Material to process:
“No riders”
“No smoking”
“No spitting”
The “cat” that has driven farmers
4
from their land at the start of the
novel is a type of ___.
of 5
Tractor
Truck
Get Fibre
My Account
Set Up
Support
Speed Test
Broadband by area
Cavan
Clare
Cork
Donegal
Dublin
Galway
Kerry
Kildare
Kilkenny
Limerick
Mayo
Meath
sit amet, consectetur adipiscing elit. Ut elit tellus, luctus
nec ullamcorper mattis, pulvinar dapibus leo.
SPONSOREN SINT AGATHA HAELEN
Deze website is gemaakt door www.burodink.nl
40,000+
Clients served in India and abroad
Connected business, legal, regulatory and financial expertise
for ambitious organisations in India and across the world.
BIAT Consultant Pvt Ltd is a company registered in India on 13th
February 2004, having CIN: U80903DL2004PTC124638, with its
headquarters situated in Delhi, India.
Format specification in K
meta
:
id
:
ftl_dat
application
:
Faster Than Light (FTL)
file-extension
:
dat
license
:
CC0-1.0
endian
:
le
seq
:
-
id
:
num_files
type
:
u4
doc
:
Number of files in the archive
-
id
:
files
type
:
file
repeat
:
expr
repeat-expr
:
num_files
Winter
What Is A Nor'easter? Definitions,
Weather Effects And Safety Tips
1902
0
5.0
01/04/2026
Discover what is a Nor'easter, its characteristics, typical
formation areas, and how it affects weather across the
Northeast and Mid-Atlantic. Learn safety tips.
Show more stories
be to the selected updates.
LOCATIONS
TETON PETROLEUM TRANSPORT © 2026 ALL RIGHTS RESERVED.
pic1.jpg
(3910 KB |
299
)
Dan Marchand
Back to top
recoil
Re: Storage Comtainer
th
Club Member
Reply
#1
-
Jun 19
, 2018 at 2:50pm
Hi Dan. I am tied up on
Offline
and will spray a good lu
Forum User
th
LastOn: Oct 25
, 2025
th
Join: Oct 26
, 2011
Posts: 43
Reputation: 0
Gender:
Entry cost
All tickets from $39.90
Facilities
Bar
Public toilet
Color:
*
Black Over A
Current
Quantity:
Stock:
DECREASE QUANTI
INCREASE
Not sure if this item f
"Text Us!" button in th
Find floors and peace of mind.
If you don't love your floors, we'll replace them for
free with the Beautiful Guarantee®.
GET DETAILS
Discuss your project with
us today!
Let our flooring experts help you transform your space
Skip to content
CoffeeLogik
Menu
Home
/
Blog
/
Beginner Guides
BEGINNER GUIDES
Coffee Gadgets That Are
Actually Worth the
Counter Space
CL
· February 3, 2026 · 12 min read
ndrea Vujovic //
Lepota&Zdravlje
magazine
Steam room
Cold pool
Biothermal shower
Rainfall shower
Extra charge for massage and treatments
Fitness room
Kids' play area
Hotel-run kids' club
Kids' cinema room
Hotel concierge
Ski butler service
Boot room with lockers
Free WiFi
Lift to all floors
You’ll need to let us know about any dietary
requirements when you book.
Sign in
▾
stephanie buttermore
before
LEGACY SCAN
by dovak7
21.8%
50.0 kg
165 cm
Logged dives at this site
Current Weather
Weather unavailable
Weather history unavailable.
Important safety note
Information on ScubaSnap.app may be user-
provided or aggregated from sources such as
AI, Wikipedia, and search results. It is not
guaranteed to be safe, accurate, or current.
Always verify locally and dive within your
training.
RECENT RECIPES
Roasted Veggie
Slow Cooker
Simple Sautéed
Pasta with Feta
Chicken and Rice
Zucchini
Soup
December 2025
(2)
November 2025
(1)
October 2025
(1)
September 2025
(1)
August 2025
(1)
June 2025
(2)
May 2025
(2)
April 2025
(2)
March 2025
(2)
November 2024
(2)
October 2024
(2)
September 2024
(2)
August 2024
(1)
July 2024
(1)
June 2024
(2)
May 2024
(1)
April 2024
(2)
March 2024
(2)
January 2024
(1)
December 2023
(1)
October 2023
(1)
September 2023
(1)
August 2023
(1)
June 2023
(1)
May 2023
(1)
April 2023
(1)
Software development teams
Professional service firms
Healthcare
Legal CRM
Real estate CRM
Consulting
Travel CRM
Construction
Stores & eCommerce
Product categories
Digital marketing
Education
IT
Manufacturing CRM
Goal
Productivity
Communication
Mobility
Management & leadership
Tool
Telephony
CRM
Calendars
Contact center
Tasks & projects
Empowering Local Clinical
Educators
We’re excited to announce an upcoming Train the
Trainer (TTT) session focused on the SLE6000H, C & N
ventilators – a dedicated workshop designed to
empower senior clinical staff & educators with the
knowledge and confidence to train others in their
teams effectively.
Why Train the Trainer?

What to produce: Above are the entries; repeat their lines exactly, from the first through the one that contains "Discover what is".

Result:
“No riders”
“No smoking”
“No spitting”
The “cat” that has driven farmers
4
from their land at the start of the
novel is a type of ___.
of 5
Tractor
Truck
Get Fibre
My Account
Set Up
Support
Speed Test
Broadband by area
Cavan
Clare
Cork
Donegal
Dublin
Galway
Kerry
Kildare
Kilkenny
Limerick
Mayo
Meath
sit amet, consectetur adipiscing elit. Ut elit tellus, luctus
nec ullamcorper mattis, pulvinar dapibus leo.
SPONSOREN SINT AGATHA HAELEN
Deze website is gemaakt door www.burodink.nl
40,000+
Clients served in India and abroad
Connected business, legal, regulatory and financial expertise
for ambitious organisations in India and across the world.
BIAT Consultant Pvt Ltd is a company registered in India on 13th
February 2004, having CIN: U80903DL2004PTC124638, with its
headquarters situated in Delhi, India.
Format specification in K
meta
:
id
:
ftl_dat
application
:
Faster Than Light (FTL)
file-extension
:
dat
license
:
CC0-1.0
endian
:
le
seq
:
-
id
:
num_files
type
:
u4
doc
:
Number of files in the archive
-
id
:
files
type
:
file
repeat
:
expr
repeat-expr
:
num_files
Winter
What Is A Nor'easter? Definitions,
Weather Effects And Safety Tips
1902
0
5.0
01/04/2026
Discover what is a Nor'easter, its characteristics, typical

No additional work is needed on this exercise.